SPARQL allows four query forms: SELECT, ASK, CONSTRUCT, and DESCRIBE. The SELECT query form returns a solution sequence, i.e., a sequence of variables and their bindings. The ASK query form returns a Boolean value (yes or no), indicating whether a query pattern matches or not. The CONSTRUCT query form returns an RDF graph structured according to the graph template of the query. Finally, the DESCRIBE query form returns an RDF graph which provides a “description” of the matching resources. Thus, based on the query forms, the SPARQL query results may be RDF Graphs, SPARQL solution sequences and Boolean values.

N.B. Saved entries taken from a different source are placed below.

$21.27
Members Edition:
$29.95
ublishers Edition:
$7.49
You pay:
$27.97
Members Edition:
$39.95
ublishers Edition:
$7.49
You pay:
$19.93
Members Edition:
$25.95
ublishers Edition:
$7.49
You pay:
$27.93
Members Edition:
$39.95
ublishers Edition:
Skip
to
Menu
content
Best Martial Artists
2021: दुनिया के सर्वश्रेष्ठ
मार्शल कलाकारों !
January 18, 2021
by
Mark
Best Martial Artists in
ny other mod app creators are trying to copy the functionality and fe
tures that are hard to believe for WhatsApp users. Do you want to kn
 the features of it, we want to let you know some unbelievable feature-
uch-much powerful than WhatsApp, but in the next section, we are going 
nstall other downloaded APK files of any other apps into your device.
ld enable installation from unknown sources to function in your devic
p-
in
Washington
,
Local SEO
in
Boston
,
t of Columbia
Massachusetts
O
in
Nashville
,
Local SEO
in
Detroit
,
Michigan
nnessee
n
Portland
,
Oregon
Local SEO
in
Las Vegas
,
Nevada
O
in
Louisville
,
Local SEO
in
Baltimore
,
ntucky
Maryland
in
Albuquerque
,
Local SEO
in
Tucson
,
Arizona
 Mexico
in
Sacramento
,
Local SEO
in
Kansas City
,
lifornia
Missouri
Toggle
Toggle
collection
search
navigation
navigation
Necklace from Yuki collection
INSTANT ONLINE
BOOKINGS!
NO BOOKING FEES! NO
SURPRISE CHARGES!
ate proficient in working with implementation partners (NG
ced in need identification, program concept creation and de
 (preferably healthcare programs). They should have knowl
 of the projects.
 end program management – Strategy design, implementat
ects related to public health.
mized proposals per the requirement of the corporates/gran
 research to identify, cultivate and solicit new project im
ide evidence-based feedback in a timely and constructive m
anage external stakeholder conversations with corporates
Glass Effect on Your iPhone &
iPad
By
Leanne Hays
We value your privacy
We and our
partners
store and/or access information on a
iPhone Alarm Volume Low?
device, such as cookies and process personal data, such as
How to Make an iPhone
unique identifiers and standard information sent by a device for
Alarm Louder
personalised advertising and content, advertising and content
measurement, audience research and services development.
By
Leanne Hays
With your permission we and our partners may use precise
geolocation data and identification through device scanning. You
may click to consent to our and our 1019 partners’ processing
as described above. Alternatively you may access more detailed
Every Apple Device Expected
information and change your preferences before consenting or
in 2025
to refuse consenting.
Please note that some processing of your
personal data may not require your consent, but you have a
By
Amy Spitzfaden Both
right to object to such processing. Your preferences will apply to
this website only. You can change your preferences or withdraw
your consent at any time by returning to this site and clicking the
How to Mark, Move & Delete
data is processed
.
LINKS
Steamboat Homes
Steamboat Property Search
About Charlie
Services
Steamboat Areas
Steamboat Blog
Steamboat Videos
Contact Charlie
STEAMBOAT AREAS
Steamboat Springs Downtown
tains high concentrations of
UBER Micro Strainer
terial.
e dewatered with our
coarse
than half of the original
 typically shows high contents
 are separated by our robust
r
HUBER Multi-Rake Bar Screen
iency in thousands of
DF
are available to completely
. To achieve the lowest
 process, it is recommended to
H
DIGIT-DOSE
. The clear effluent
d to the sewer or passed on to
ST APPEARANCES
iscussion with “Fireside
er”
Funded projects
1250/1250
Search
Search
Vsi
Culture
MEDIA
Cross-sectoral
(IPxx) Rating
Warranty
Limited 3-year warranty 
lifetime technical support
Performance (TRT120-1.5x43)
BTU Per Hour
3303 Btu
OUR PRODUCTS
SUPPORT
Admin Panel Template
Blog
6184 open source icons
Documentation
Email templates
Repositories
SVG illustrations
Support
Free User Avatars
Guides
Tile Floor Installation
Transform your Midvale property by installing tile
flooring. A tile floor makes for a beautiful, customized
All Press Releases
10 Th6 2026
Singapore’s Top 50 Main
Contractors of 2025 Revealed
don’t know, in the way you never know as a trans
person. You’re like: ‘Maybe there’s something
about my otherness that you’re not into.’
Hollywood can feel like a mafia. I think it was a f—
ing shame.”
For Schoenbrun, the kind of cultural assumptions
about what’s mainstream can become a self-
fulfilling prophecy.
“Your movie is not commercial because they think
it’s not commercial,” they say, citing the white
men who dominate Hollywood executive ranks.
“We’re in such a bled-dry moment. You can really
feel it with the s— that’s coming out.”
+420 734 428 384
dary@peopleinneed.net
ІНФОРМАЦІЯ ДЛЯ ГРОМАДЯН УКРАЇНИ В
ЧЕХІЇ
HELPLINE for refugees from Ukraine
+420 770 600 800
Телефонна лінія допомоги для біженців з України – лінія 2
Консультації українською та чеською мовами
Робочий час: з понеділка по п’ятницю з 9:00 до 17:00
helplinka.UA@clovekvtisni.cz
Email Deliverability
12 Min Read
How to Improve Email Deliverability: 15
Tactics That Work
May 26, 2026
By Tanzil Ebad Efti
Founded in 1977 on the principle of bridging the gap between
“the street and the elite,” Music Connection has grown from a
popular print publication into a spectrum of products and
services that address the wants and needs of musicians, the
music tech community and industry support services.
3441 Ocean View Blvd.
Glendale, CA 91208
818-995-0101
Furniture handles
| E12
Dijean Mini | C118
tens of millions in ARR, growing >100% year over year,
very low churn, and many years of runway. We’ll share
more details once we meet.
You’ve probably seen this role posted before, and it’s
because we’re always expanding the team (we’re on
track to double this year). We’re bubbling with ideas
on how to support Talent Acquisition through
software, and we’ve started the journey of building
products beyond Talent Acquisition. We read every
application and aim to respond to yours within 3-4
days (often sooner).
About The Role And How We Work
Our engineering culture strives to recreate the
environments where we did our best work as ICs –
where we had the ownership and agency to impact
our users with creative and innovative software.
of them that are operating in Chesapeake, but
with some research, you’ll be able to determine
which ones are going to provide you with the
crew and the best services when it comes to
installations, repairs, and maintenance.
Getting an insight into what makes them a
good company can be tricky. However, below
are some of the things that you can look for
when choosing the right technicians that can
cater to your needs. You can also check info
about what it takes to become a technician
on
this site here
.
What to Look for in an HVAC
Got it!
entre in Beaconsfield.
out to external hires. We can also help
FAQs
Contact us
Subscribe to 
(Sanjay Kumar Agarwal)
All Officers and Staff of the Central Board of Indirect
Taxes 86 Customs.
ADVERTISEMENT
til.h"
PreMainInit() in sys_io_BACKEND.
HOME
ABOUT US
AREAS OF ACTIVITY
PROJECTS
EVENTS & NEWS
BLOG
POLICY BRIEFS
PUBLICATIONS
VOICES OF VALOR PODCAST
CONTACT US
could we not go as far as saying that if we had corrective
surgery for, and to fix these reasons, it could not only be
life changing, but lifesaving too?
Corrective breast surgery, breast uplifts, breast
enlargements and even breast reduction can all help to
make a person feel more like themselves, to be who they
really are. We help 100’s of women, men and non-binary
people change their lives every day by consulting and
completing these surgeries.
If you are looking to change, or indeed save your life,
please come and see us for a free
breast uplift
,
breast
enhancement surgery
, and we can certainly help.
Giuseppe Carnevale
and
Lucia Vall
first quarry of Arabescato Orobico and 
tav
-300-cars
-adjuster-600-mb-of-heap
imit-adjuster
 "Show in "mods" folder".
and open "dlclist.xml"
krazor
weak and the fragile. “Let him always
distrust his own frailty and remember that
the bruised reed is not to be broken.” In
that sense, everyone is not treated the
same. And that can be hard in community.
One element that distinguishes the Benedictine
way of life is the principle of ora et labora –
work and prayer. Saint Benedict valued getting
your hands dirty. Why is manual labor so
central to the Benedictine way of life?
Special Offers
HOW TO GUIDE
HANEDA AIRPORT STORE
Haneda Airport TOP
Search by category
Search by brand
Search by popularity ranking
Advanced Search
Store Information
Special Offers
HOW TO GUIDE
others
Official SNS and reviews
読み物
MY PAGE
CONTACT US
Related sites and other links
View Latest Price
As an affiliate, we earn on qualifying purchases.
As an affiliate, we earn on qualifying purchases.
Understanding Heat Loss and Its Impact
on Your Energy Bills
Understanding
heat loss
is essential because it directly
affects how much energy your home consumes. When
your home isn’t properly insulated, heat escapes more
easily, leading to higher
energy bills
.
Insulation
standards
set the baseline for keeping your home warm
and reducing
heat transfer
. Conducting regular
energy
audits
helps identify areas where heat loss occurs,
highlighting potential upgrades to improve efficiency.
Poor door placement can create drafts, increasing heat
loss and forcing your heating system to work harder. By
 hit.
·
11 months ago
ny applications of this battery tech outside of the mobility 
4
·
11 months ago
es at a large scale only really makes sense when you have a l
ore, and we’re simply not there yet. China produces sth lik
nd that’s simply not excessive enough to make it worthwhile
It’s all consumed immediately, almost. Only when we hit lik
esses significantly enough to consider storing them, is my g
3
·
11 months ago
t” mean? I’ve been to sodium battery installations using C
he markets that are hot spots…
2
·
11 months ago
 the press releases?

Unfortunately, this SPARQL version presented different vacancies including the lack of the support to data management operators so, in 2013, the W3C SPARQL working group published SPARQL 1.127 which extended the original SPARQL query language in several aspects. Precisely, SPARQL 1.1 introduced features for manipulating the content of the store and introduced the support for nested queries and aggregation functions.
At last, triples need to be stored in a triplestore. Different proposal have been developed over the year. Monolithic Triple Storage are triplestore that store all the triples in a single table. They are sure easy to implement and work for huge number of properties but it requires an intelligent index system and several self join during queries. A slightly lighter version of monolithic storage imply to associate each URI and Literal with a numerical identifier. It ends up in two tables; one holds the association URI/Literal—number and the other contains the triples in a numerical fashion. Property Tables are triplestore which create a table for each class. This way, the tuple with the same characteristics are grouped together.